1. Correct Your Color
Shooting in nature comes it’s challenges. One of those challenges is variable conditions which can mean different lighting throughout the day. This can cause some cool or warm photos when you come back home to edit. An easy way to correct for color is to use your Color modifiers in your Tone & Color Pane. Grab your color dropper tool and drop it on an area that should be gray in your photograph. This should automatically correct your white balance.
2. Level The Shot
We often talk about viewers being distracted in photographs but sometimes the photographer can be distracted with their own shot. A compelling subject can distract you from your background, which may need some extra attention. Don’t forget to use your Crop Tool (C) to level your photo, either by rotating or with the Level Tool.
3. Avoid Over-Saturating
Color plays a major role in wildlife photos but it can also be one of their biggest downfalls. Too much color can create separation from the viewer and the natural world the photograph was taken in. To stay natural, pull your saturation slider all the way to 0, then drag it up intermittently until you’ve reached your desired boost in color.

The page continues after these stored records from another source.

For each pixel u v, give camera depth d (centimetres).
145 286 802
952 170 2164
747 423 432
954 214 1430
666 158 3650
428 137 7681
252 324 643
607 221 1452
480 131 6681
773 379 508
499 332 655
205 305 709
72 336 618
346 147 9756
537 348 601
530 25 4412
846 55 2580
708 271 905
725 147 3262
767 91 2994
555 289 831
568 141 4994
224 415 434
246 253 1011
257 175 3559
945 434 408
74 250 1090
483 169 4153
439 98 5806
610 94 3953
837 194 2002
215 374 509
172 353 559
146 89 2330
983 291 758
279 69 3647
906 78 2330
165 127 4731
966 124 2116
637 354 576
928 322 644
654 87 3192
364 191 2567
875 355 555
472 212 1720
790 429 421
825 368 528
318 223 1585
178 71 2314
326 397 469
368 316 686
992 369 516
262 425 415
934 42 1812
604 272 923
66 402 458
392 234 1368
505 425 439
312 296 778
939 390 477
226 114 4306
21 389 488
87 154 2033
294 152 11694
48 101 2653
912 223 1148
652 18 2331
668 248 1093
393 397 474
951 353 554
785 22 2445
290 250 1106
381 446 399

4. Applying Detail Selectively
Wildlife are inherently covered in a ton of great detail so adding detail is a common occurrence in wildlife editing. Most wildlife are also surrounded by many natural objects that have a lot of detail. So detail can sometimes be distracting to your viewer if it’s applied to strong on the entire photo. To selectively apply detail, head into your Effects tab and add a Dynamic Contrast Filter. Use your Masking Options to Invert your mask. Then just brush it on to your subject or whatever area you want to make pop.
5. Creating Your Own Light
Because lighting conditions vary from day to day, you may not get the best light on your subject. If you want to bring out some of the darker areas or to remove light from an area on your photo, use a Local Adjustment. Remember to use your opacity slider to blend the adjustment in with the photograph.